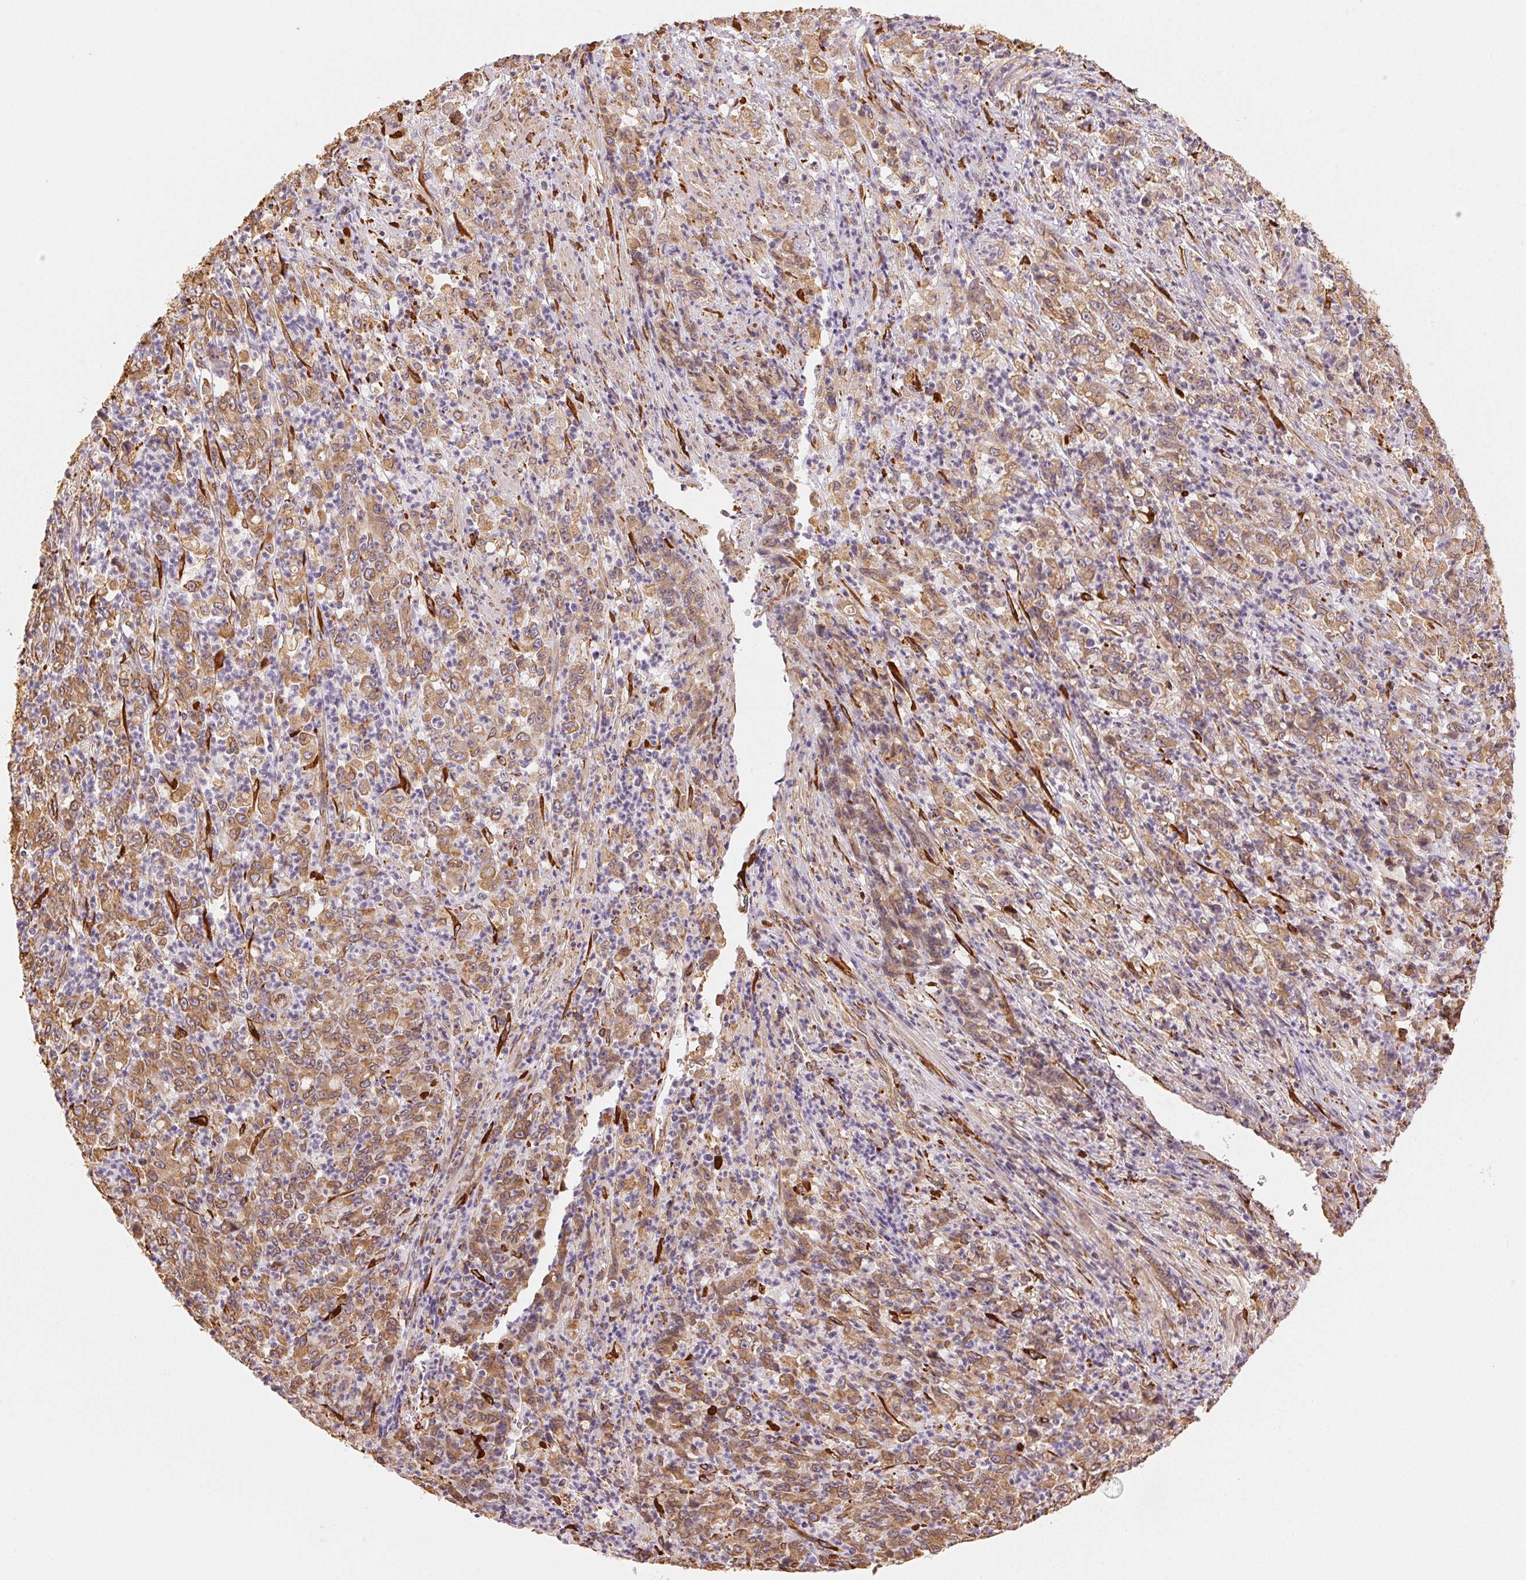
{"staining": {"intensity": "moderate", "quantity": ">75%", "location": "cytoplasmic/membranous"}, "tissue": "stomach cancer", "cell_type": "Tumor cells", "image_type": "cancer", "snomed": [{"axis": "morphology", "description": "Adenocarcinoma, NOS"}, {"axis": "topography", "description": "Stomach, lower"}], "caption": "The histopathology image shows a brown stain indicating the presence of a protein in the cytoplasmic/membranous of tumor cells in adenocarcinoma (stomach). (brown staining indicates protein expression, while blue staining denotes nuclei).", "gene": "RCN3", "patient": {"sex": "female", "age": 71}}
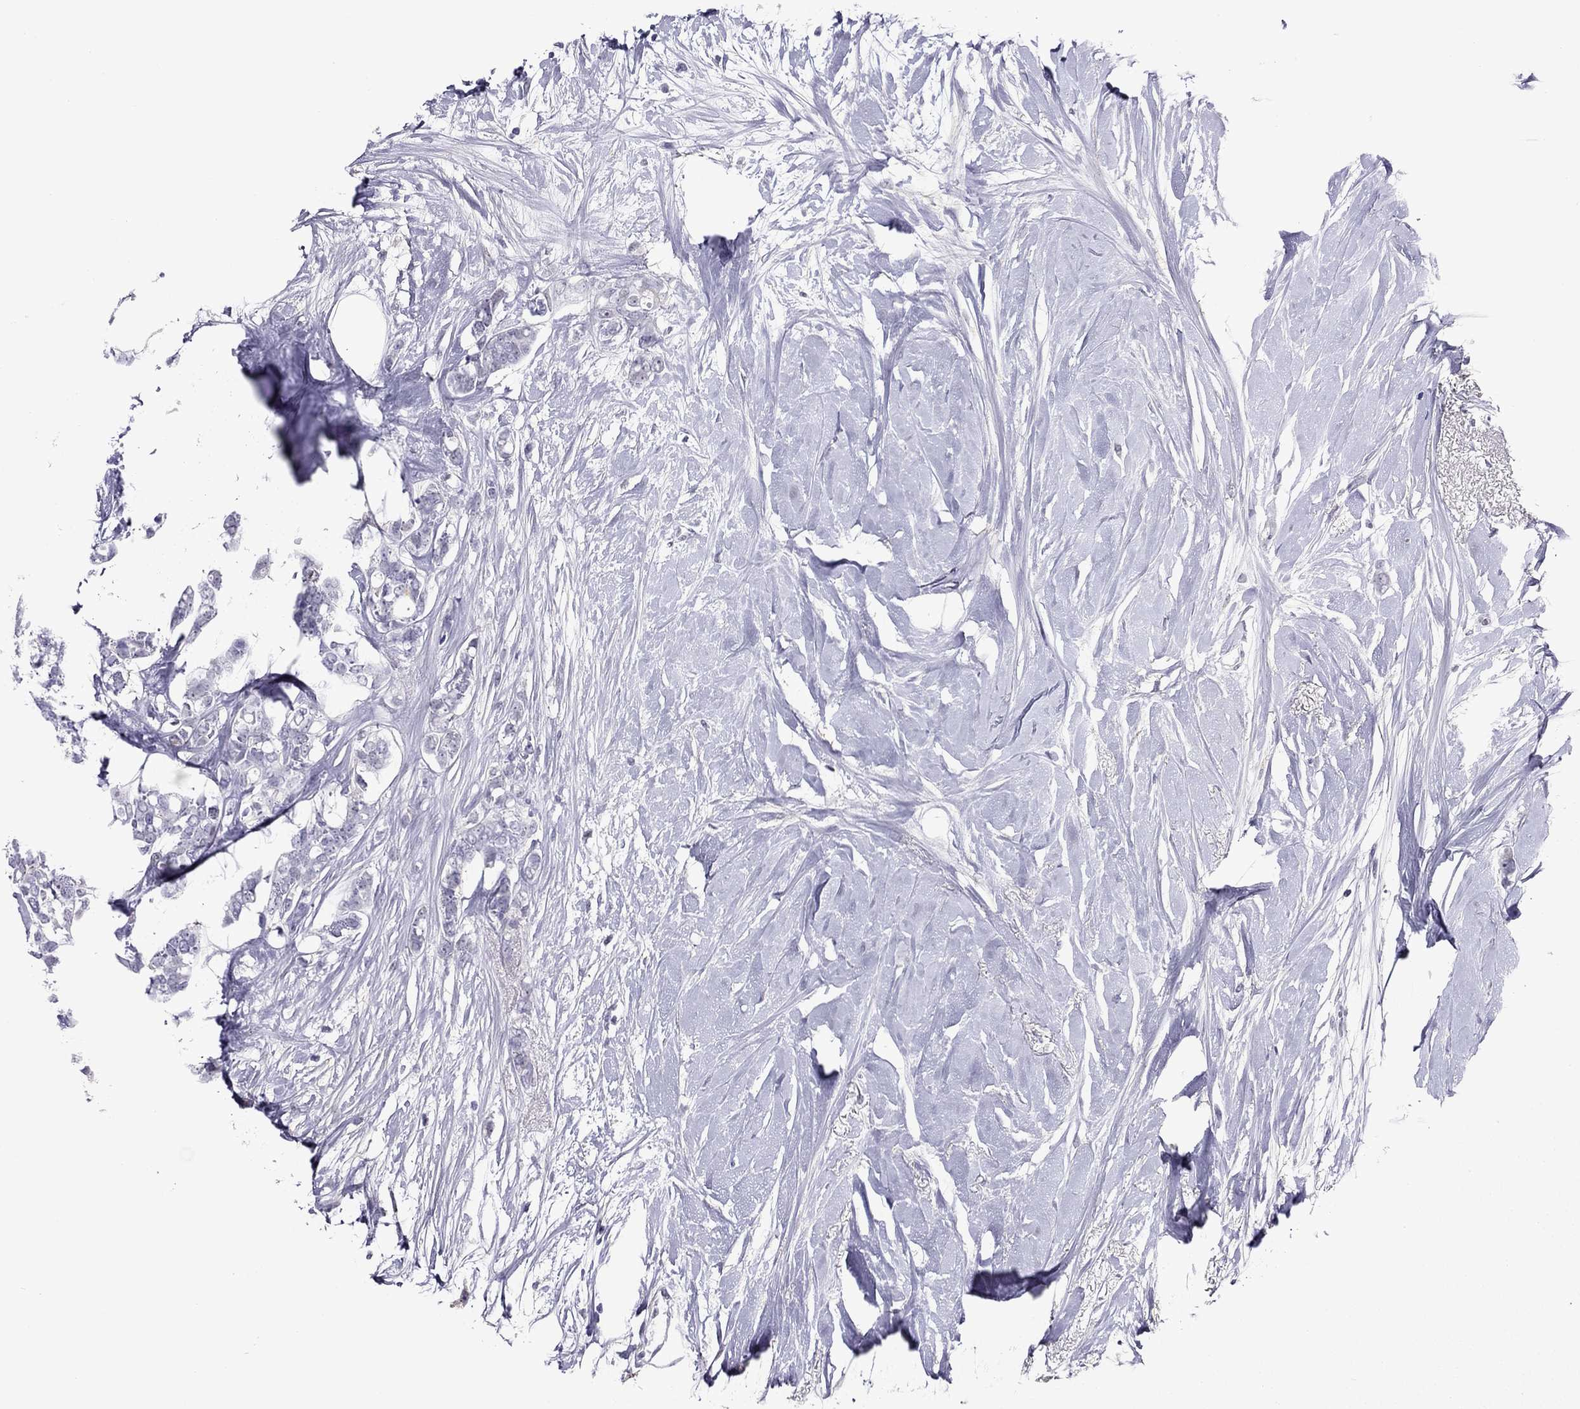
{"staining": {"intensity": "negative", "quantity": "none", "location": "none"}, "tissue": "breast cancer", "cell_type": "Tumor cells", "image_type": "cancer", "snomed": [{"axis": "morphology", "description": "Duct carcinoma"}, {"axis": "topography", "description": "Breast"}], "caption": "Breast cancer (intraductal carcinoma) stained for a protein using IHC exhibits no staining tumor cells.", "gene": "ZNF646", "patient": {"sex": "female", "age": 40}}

--

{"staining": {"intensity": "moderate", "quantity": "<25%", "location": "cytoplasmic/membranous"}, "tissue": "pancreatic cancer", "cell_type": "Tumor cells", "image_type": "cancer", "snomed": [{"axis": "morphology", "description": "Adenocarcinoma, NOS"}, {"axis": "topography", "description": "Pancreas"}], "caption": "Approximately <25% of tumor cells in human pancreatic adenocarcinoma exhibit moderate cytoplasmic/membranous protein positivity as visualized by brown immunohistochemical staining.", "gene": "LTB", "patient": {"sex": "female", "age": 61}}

• INSTRUCTIONS TO FOLLOW
Of the lines above, quote exactly those from the one with "histopathology image shows" through the one with "cancer (intraductal carcinoma)", ends included; pictures stay out.

• YOUR SOLUTION
{"staining": {"intensity": "moderate", "quantity": ">75%", "location": "cytoplasmic/membranous"}, "tissue": "stomach cancer", "cell_type": "Tumor cells", "image_type": "cancer", "snomed": [{"axis": "morphology", "description": "Adenocarcinoma, NOS"}, {"axis": "topography", "description": "Stomach, lower"}], "caption": "The histopathology image shows a brown stain indicating the presence of a protein in the cytoplasmic/membranous of tumor cells in adenocarcinoma (stomach). (brown staining indicates protein expression, while blue staining denotes nuclei).", "gene": "RCN3", "patient": {"sex": "female", "age": 71}}
{"staining": {"intensity": "negative", "quantity": "none", "location": "none"}, "tissue": "breast cancer", "cell_type": "Tumor cells", "image_type": "cancer", "snomed": [{"axis": "morphology", "description": "Duct carcinoma"}, {"axis": "topography", "description": "Breast"}], "caption": "Breast cancer (intraductal carcinoma) stained for a protein using IHC exhibits no staining tumor cells.", "gene": "ZNF646", "patient": {"sex": "female", "age": 40}}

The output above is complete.